Quote the rows verbatim from the first line through the line containing "متوازن شهرستان های", including both.
>>
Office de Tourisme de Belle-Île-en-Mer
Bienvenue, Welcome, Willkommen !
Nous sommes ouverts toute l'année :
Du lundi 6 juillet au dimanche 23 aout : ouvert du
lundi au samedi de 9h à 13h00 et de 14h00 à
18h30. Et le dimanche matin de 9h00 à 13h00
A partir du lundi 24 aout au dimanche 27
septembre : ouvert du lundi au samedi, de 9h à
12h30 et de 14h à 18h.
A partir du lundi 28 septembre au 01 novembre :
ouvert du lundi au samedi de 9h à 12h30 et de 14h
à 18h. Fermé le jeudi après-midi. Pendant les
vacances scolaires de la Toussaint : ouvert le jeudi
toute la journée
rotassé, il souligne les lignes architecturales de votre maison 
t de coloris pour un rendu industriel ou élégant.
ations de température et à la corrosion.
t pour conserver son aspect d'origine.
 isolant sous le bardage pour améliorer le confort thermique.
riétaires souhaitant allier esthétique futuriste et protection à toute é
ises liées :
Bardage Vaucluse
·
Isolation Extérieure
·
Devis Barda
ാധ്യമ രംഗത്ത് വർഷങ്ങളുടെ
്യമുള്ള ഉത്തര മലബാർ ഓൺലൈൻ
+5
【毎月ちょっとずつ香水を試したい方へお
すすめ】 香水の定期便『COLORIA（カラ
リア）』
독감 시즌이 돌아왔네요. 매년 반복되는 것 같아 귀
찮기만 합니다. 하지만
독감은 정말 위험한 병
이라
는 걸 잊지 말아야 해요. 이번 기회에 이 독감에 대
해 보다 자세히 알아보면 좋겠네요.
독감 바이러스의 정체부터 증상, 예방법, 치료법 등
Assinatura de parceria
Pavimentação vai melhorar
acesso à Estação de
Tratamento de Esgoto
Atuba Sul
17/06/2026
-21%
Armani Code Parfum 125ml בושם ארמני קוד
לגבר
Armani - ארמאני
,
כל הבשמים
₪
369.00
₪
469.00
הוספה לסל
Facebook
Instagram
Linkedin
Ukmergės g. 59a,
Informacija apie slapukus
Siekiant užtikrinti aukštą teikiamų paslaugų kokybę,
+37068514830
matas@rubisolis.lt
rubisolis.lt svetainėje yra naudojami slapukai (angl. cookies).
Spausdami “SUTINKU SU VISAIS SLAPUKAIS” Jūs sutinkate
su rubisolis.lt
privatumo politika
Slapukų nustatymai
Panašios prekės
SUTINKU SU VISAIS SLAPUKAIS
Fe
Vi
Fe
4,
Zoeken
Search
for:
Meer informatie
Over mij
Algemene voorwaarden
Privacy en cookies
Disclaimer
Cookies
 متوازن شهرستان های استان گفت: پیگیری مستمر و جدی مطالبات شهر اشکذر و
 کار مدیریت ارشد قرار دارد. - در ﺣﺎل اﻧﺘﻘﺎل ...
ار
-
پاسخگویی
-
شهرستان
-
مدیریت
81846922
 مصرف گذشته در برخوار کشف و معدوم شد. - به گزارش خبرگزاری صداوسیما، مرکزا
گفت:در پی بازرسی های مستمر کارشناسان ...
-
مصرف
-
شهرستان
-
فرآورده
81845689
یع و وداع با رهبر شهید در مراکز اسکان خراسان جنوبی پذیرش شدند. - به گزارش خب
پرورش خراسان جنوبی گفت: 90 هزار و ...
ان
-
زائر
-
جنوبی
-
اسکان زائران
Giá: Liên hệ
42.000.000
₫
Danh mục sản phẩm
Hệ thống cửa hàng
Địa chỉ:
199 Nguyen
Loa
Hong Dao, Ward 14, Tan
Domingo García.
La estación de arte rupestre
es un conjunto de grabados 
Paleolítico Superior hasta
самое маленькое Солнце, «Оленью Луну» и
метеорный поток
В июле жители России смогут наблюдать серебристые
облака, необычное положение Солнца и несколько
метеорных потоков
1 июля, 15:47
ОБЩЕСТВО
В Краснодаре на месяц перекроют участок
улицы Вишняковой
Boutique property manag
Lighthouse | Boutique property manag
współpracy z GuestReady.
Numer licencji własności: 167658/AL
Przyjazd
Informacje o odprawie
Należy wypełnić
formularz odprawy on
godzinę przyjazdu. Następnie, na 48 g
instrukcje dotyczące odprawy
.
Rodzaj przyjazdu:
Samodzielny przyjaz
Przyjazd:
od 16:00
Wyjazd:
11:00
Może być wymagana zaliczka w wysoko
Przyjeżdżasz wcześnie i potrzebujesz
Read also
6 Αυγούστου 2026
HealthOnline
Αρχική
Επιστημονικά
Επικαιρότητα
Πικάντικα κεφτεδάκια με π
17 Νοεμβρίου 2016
<<
**Solution for this problem:**
Office de Tourisme de Belle-Île-en-Mer
Bienvenue, Welcome, Willkommen !
Nous sommes ouverts toute l'année :
Du lundi 6 juillet au dimanche 23 aout : ouvert du
lundi au samedi de 9h à 13h00 et de 14h00 à
18h30. Et le dimanche matin de 9h00 à 13h00
A partir du lundi 24 aout au dimanche 27
septembre : ouvert du lundi au samedi, de 9h à
12h30 et de 14h à 18h.
A partir du lundi 28 septembre au 01 novembre :
ouvert du lundi au samedi de 9h à 12h30 et de 14h
à 18h. Fermé le jeudi après-midi. Pendant les
vacances scolaires de la Toussaint : ouvert le jeudi
toute la journée
rotassé, il souligne les lignes architecturales de votre maison 
t de coloris pour un rendu industriel ou élégant.
ations de température et à la corrosion.
t pour conserver son aspect d'origine.
 isolant sous le bardage pour améliorer le confort thermique.
riétaires souhaitant allier esthétique futuriste et protection à toute é
ises liées :
Bardage Vaucluse
·
Isolation Extérieure
·
Devis Barda
ാധ്യമ രംഗത്ത് വർഷങ്ങളുടെ
്യമുള്ള ഉത്തര മലബാർ ഓൺലൈൻ
+5
【毎月ちょっとずつ香水を試したい方へお
すすめ】 香水の定期便『COLORIA（カラ
リア）』
독감 시즌이 돌아왔네요. 매년 반복되는 것 같아 귀
찮기만 합니다. 하지만
독감은 정말 위험한 병
이라
는 걸 잊지 말아야 해요. 이번 기회에 이 독감에 대
해 보다 자세히 알아보면 좋겠네요.
독감 바이러스의 정체부터 증상, 예방법, 치료법 등
Assinatura de parceria
Pavimentação vai melhorar
acesso à Estação de
Tratamento de Esgoto
Atuba Sul
17/06/2026
-21%
Armani Code Parfum 125ml בושם ארמני קוד
לגבר
Armani - ארמאני
,
כל הבשמים
₪
369.00
₪
469.00
הוספה לסל
Facebook
Instagram
Linkedin
Ukmergės g. 59a,
Informacija apie slapukus
Siekiant užtikrinti aukštą teikiamų paslaugų kokybę,
+37068514830
matas@rubisolis.lt
rubisolis.lt svetainėje yra naudojami slapukai (angl. cookies).
Spausdami “SUTINKU SU VISAIS SLAPUKAIS” Jūs sutinkate
su rubisolis.lt
privatumo politika
Slapukų nustatymai
Panašios prekės
SUTINKU SU VISAIS SLAPUKAIS
Fe
Vi
Fe
4,
Zoeken
Search
for:
Meer informatie
Over mij
Algemene voorwaarden
Privacy en cookies
Disclaimer
Cookies
 متوازن شهرستان های استان گفت: پیگیری مستمر و جدی مطالبات شهر اشکذر و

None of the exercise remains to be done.